For the records below, output word for word the lines from the one with "exposure_s: 1/60" up to and including the one with "f_number: 10". No pictures.

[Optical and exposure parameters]
══════

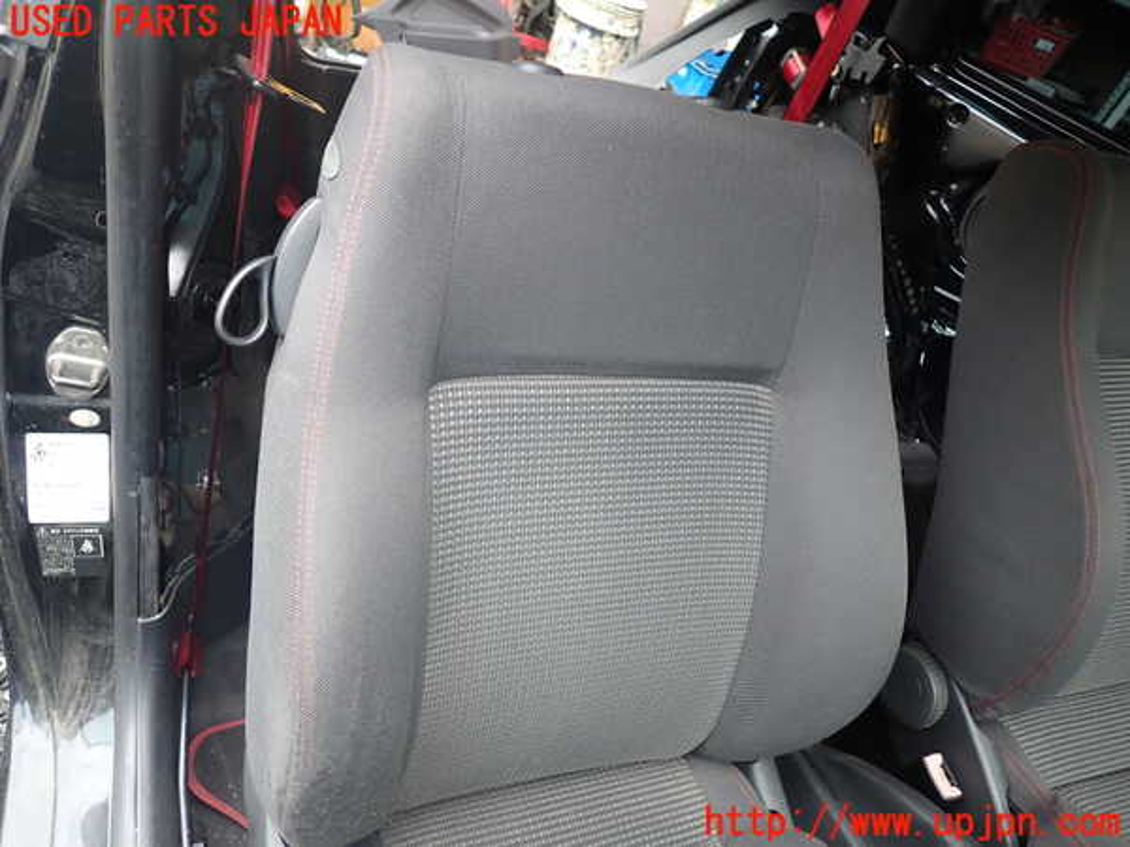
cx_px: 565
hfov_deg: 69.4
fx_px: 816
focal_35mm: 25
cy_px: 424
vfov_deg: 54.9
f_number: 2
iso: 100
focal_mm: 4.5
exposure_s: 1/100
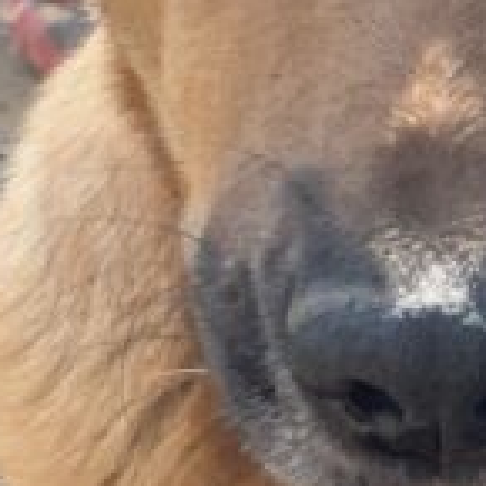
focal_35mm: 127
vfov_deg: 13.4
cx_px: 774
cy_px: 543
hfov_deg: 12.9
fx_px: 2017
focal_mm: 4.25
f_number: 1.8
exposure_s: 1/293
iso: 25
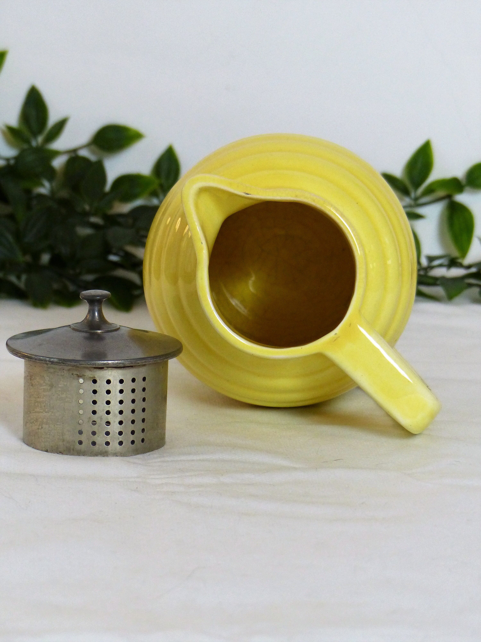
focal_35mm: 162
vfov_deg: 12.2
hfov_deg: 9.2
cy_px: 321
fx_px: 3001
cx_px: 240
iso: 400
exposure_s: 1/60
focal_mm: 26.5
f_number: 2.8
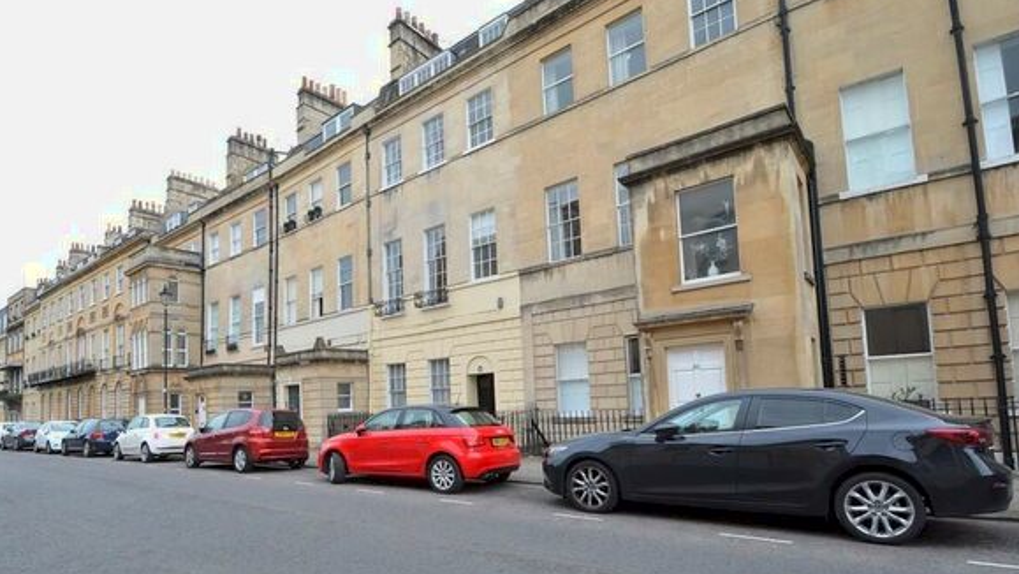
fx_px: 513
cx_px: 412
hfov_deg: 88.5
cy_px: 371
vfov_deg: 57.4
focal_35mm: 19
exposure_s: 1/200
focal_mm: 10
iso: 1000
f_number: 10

══════

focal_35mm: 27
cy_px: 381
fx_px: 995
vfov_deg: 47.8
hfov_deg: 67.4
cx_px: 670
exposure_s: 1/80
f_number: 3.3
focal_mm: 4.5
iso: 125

══════

SOLUTION BELOW
exposure_s: 1/60
focal_mm: 26.5
f_number: 2.8
fx_px: 513
cx_px: 412
hfov_deg: 88.5
cy_px: 371
vfov_deg: 57.4
focal_35mm: 19
exposure_s: 1/200
focal_mm: 10
iso: 1000
f_number: 10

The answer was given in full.